In order to make an impression on deniers, this video needs a little more info about what is being recorded.
laundry_queen
(8,646 posts)I agree it needs more of an explanation for the deniers, but it basically makes sense if you show that it is an average rise in temps. This is accurate as a very prominent Canadian climatologist recently was saying Canada, as a whole, has already increased about 2 degrees Celsius over the last 30 years, more in the Arctic. That's quite an increase in such a short amount of time.
ETA I found the interview with that climatologist - Canada has warmed up by 3-3.5 degrees Celsius over that last 60 years but has warmed by even more - up to 5 degrees - in some places. Here's the link - not sure those outside Canada can see it : http://www.canada.com/onlinetv/news/mansbridge-one-on-one/video.html
SleeplessinSoCal
(9,120 posts)Tonight Charlie Rose (friend of the 1%) actually asked Bill Gates about "climate concerns" when discussing Africa and China. I think he probably wish he hadn't brought it up. He must have forgot for a moment that his sponsors pay people to deny it's existence.
swilton
(5,069 posts)have been around as long as the international panel to study climate change began publishing studies. The first UN summit to address the climate was in Rio '92 and HW Bush proclaimed at that time that 'more studies needed to be accomplished before 'we' (the Western World, and especially the US) would take action. Furthermore he proudly proclaimed that the (fossil-fuel-consumerist-over consumption driven) American way of life (Awol to some) was non-negotiable....

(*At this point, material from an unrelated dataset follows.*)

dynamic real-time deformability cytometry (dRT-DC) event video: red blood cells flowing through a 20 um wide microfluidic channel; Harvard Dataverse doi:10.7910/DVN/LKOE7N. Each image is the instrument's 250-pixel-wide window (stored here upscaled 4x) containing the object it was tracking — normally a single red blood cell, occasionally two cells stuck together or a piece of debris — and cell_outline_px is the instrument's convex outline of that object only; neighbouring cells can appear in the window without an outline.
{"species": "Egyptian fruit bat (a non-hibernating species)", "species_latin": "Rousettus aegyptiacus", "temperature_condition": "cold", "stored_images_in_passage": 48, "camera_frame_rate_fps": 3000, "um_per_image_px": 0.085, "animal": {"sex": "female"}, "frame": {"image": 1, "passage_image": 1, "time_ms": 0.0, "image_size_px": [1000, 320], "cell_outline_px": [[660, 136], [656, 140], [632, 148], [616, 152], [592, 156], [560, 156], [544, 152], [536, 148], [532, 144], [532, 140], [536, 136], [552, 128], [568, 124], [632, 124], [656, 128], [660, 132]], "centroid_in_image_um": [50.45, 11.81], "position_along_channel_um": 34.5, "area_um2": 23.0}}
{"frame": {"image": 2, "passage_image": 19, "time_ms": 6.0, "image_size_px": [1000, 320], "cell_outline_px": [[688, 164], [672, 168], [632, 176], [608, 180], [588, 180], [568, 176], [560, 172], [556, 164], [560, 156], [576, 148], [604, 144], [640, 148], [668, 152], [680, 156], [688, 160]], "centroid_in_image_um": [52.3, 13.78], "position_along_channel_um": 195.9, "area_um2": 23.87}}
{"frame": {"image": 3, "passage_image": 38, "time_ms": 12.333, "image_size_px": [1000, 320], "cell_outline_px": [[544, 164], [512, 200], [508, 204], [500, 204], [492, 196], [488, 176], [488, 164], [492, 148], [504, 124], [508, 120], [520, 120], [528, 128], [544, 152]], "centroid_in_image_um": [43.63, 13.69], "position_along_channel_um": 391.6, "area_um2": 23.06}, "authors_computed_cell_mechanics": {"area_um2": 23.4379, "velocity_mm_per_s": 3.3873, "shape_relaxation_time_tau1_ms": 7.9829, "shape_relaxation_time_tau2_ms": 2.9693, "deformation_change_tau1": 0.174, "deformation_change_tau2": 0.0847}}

The international panels predicting climate change and their published studies have been products of consensus and negotiation....It has always been the role of the US to not sign on to these studies unless the language was 'acceptable' - therefore the studies in my belief have always been weakened to the extent that they appeal to the deniers......
It is not surprising to me that the gw crisis is accelerating....beyond the so-called earlier predictions of the climate panels when the earlier predictions were forced to appeal to the lowest common denominator and make their forecasts as benign as possible....This has been ongoing for decades.

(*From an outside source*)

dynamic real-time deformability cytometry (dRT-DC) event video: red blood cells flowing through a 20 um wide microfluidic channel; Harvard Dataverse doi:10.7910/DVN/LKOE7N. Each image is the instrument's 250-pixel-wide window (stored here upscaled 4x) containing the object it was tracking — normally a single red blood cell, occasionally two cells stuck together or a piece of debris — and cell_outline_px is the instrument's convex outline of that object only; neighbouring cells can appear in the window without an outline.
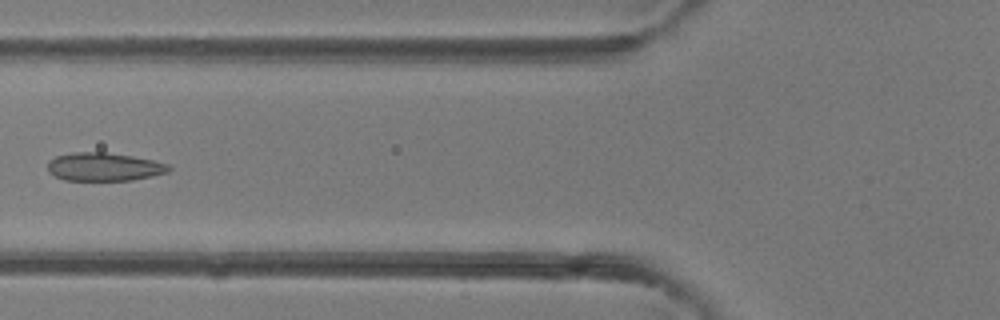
{"species": "common noctule bat (a hibernating species)", "species_latin": "Nyctalus noctula", "temperature_condition": "room temperature", "stored_images_in_passage": 4, "camera_frame_rate_fps": 3000, "um_per_image_px": 0.085, "animal": {"sex": "female"}, "frame": {"image": 1, "passage_image": 4, "time_ms": 3.667, "image_size_px": [1000, 320], "cell_outline_px": [[172, 168], [168, 172], [152, 176], [132, 180], [64, 180], [48, 172], [48, 160], [56, 156], [72, 152], [104, 152], [132, 156], [152, 160], [168, 164]], "centroid_in_image_um": [8.83, 14.18], "position_along_channel_um": 117.0, "area_um2": 19.94}}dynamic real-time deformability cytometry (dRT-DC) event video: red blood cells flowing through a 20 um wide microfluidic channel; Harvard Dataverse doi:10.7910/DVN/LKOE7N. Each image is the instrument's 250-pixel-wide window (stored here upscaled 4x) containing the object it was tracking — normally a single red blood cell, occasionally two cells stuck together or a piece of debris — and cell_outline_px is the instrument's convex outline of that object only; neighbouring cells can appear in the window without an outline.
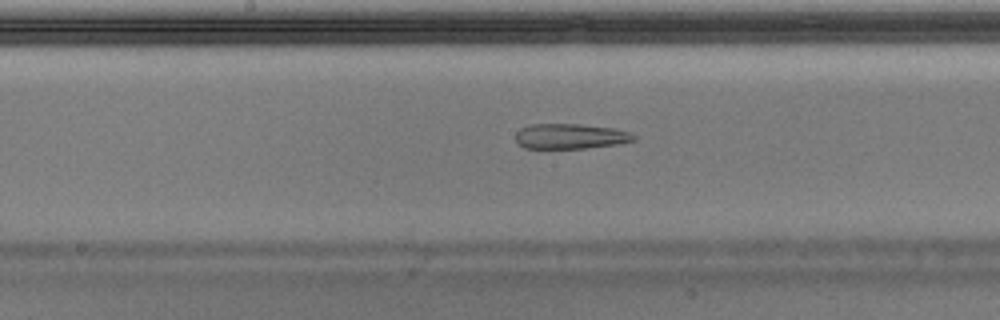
{"species": "Egyptian fruit bat (a non-hibernating species)", "species_latin": "Rousettus aegyptiacus", "temperature_condition": "warm", "stored_images_in_passage": 50, "camera_frame_rate_fps": 3000, "um_per_image_px": 0.085, "animal": {"sex": "male"}, "frame": {"image": 1, "passage_image": 26, "time_ms": 8.333, "image_size_px": [1000, 320], "cell_outline_px": [[636, 140], [620, 144], [584, 148], [524, 148], [516, 144], [516, 132], [520, 128], [532, 124], [580, 124], [612, 128], [628, 132], [636, 136]], "centroid_in_image_um": [48.46, 11.59], "position_along_channel_um": 199.7, "area_um2": 17.4}}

I am disappointed in the lack of political will (both main stream political parties) to do anything about this. The Copenhagen Summit was a classic example of actions by this administration to weaken any actions to reduce carbon emissions and address the challenges we face.
davidthegnome
(2,983 posts)I've had nightmares about the end of the world - for me, it's always meteors, or massive earth quakes or something. In my dreams, it's never the ignorance of humanity that brings about our end.
As frightening as those dreams are, I would much prefer that kind of end, to us all being wiped out due to human stupidity and greed.
Duppers
(28,120 posts)marions ghost
(19,841 posts)60 years....only warmer and warmer
tiny elvis
(979 posts)ChisolmTrailDem
(9,463 posts)tiny elvis
(979 posts)a symbiont or a parasite?